ROME (Jan. 19)
Poland has marked its second annual “Day of Judaism.” As part of the event, designed to foster interfaith dialogue and education, a number of Polish churches included the day’s theme in their services, and 1 million postcards bearing a photograph of Pope John Paul II together with Rome’s Chief Rabbi Elio Toaff were distributed in all the country’s parishes.
The cards of the pontiff and the chief rabbi bore a special prayer written for the occasion by the pope, who met with Toaff during a historic visit to Rome’s main synagogue in 1986.
“Support the Jewish people so that they can experience respect and love,” the prayer read.
This year’s Day of Judaism took place amid continuing tension over the erection of hundreds of crosses at the site of the Auschwitz death camp by militant Catholics defying the orders of both the Catholic hierarchy and the Polish government.
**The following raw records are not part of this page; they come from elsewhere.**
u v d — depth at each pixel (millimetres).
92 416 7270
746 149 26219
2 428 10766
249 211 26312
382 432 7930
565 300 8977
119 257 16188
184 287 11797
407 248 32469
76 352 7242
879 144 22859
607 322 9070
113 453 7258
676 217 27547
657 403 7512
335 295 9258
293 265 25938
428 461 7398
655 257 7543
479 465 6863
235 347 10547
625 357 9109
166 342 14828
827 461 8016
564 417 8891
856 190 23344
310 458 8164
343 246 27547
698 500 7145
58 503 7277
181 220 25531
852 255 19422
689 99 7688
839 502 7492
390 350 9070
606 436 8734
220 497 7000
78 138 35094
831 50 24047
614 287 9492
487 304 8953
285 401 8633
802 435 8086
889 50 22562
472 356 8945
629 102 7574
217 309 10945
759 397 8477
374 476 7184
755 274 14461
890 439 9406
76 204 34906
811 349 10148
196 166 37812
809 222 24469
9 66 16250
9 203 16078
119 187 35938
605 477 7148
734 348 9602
Some of these militants have made openly anti-Semitic statements.
Despite the tension over the crosses, the day appeared to pass without incident.
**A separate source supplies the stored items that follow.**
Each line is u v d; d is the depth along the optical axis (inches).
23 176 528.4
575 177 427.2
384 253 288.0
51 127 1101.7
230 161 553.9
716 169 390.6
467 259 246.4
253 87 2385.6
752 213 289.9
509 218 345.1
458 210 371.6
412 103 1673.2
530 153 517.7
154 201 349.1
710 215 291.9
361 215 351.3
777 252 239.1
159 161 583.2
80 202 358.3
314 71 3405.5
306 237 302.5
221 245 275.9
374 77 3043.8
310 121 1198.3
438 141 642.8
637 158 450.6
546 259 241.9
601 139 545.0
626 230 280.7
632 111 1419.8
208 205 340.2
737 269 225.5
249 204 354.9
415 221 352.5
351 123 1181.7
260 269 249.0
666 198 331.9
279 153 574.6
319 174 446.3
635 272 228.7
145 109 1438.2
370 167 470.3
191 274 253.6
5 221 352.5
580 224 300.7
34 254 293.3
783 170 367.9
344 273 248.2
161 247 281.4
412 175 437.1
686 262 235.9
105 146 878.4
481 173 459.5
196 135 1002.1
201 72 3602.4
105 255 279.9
Leaders of Poland’s Jewish community attended a Roman Catholic mass in the city of Wroclaw Sunday, and Catholic faithful there attended Jewish services.
Jerzy Kichler, a local Wroclaw Jewish leader who is also the president of the nationwide Union of Jewish Communities in Poland, alluded to the cross controversy in an address during services in the prayer house of the small Wroclaw Jewish community, located next to the city’s large neoclassical synagogue, which is currently under restoration.
Jews ask Christians to understand that the only way they can build graves for the victims of the Holocaust is to use “words and tears,” and therefore no disturbing symbols should be allowed, Kichler told a congregation that included Bishop Stanislaw Gadecki, head of the Polish Church Commission for Interreligious Dialogue, and scores of other Christians.
Earlier, Kichler and other Jewish representatives attended mass celebrated by Gadecki, who, in his sermon, called for cooperation between Catholics and Jews, whom he referred to as the “elder brethren” of Catholics, echoing statements by the pope.